3D Printer Filament Grant

BISD Teacher Obtains Grant to Turn Recycled Plastic into 3D Printer Filament
Posted on 11/14/2022
This is the image for the news article titled BISD Teacher Obtains Grant to Turn Recycled Plastic into 3D Printer FilamentBrazosport ISD recognizes the importance and impact of STEM (science, technology, engineering and mathematics) education from an early age. Taking ideas and turning them into products is powerful, and 3D printing makes that a reality all the way from an elementary "Maker Space" in a library or classroom to a senior course in rocket engineering or robotics. 3D printing is a large part of creating 21st century learners.

Many campuses across the district make use of 3D printing, which consumes a plastic filament. These spools of plastic filament can be costly over time and more importantly, can add up to large amounts of waste. These plastics can take hundreds of years to degrade in landfills if not recycled. There is also a constant source of plastic waste from water bottles and other food products used across our community and beyond every day.

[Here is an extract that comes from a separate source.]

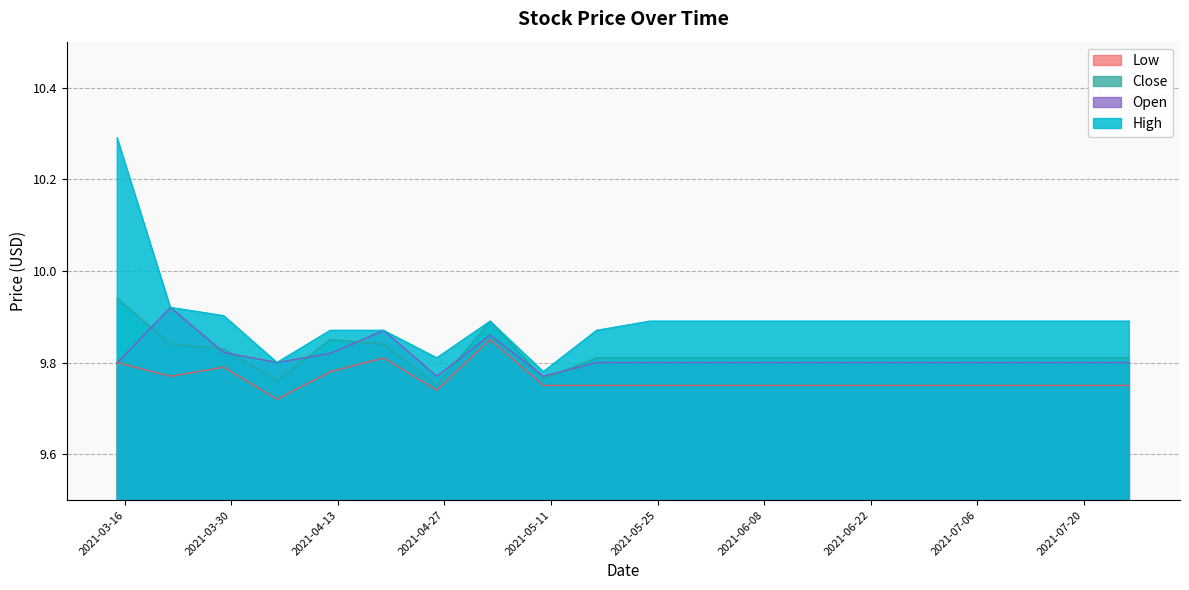

Which series has the widest spread of values?

High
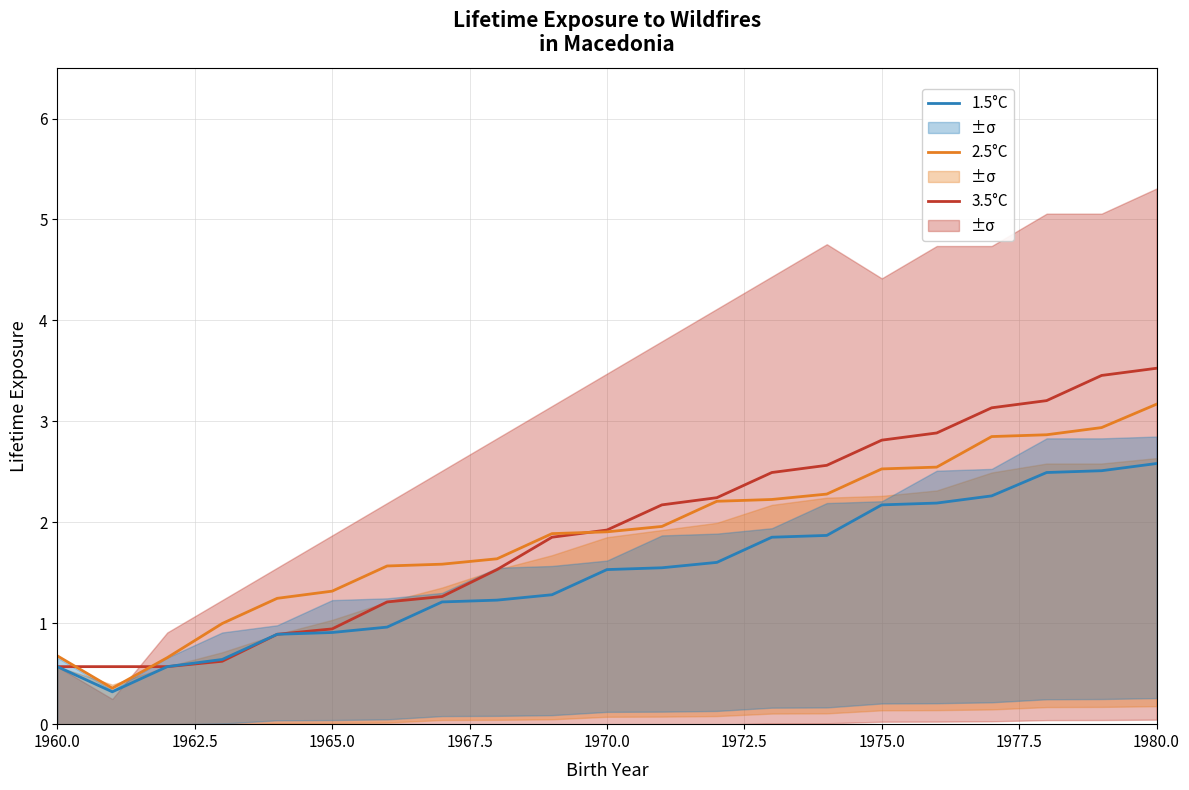

Rank the series by their maximum value, from lowest to highest.

1.5°C, 2.5°C, 3.5°C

At times there can be a lack of understanding regarding the impact of waste on our school, neighborhoods, and society. We tend to have an immediate view of waste material as "trash" when in fact it can be reused. All STEM related fields have an ethical component to the coursework, which is difficult to teach without application. Looking at water bottles alone, you can quickly see the need for recycling. We create thousands of pounds of waste every week of food plastic (bottles, silverware, etc). With 3D printers running daily, or even hourly across the district, we have a constant feed of filament plastic waste as well.

Mr. Chris McLeod saw an opportunity to write a “Grants for Great Ideas” (sponsored by the Brazosport ISD Education Foundation) in order to create a district wide and permanent solution for this waste. Recycle and reuse it!

The filament maker system takes all of that waste and turns it into high quality filament that can be reused. Students "feed" the machine scraps and the output material is spooled and ready for 3D printing again. These spools can then be delivered back to campuses for reuse. Not only does this create a responsible cycle of plastic use, but it gives STEM learners an important mindset that they can carry into their communities and careers. Students at the high school level can coordinate with students across the district to pick up and deliver the plastic filament, building a vertical alignment for students throughout our district.

Furthermore, students will be able to use the machine to innovate new materials for specific applications - a bracket for a robot, a plant container resistant to sunlight, or even fuel for a rocket!  This product and project opens the door to innovation and collaboration across the district.

By creating recycle stations near each 3D printer and in lunchrooms, we can collect this plastic and immediately begin recycling and reusing.

Mr. McLeod is excited to have his Senior Level Goddard students learn to operate the Filabot system. They will coordinate with the Brazoswood Student Council to begin the recycling program within the Brazoswood feeder pattern schools. Each school within the feeder pattern will gain exposure to recycling information, as well as, be awarded with filament created from their school’s plastic recycling center.

Mr. McLeod states, “This recycling system creates a unique opportunity for our students - it involves research, cross-content collaboration, and a chance for our students to engage in STEM outreach across the district. This is a student led and student driven initiative, and will provide years of high level learning and experimentation.”